Cada redacción es un pequeño mundo. En ellas aparecen emociones profundas, reflexiones sobre la autoestima, la amistad, la soledad o el orgullo de ser uno mismo, todo contado con la frescura, la sinceridad y la creatividad propias de su edad.

Y, como siempre, la creatividad no se ha quedado solo en las palabras. Los textos han venido acompañados de dibujos, manualidades y pequeñas obras de arte hechas con cartón, papel, colores, abalorios y muchísima imaginación. Cada flor da forma visual a la historia que han escrito, enriqueciendo aún más el resultado final y demostrando que la expresión artística tiene muchas voces.

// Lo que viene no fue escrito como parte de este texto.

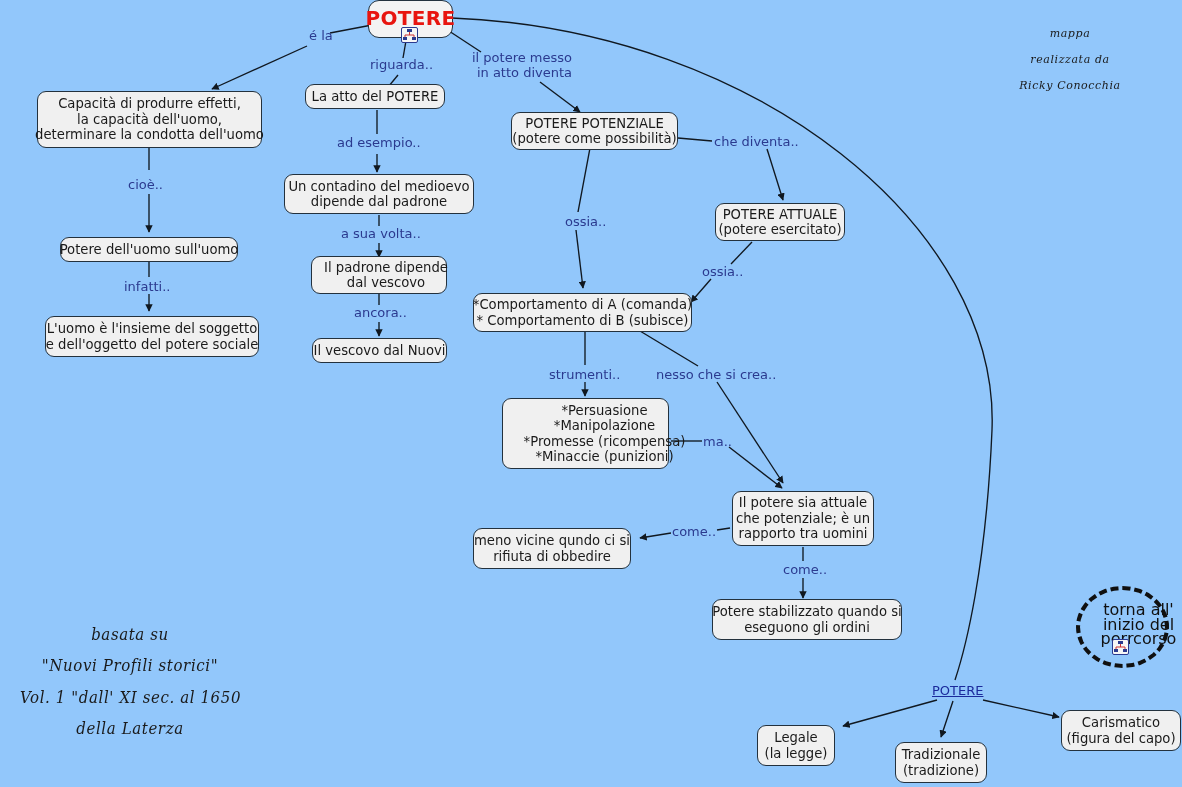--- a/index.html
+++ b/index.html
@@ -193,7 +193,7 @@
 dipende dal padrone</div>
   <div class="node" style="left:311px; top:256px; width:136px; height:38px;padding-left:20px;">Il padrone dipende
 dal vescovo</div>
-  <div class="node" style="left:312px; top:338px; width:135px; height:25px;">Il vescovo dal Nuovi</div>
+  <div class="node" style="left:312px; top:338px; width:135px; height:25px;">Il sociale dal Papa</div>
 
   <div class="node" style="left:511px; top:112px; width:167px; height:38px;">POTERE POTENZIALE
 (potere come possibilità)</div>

Os invito a leer las historias de mis “chatis” y a disfrutar de los dibujos y manualidades que las acompañan. Detrás de cada trabajo hay esfuerzo, ilusión, tiempo y muchas ganas de hacerlo bien.

A mis “chatis”, gracias por sorprenderme una vez más y por demostrar que escribir también es una forma preciosa de crecer y de conocerse mejor. Estoy muy orgullosa de vosotros y vosotras. Y a las familias, gracias por vuestro apoyo constante y por valorar cada pequeño gran paso en este camino.

Desde La sonrisa de las letras, seguimos cultivando historias, creatividad y sonrisas… aunque, esta vez, algunas huelan un poquito mal.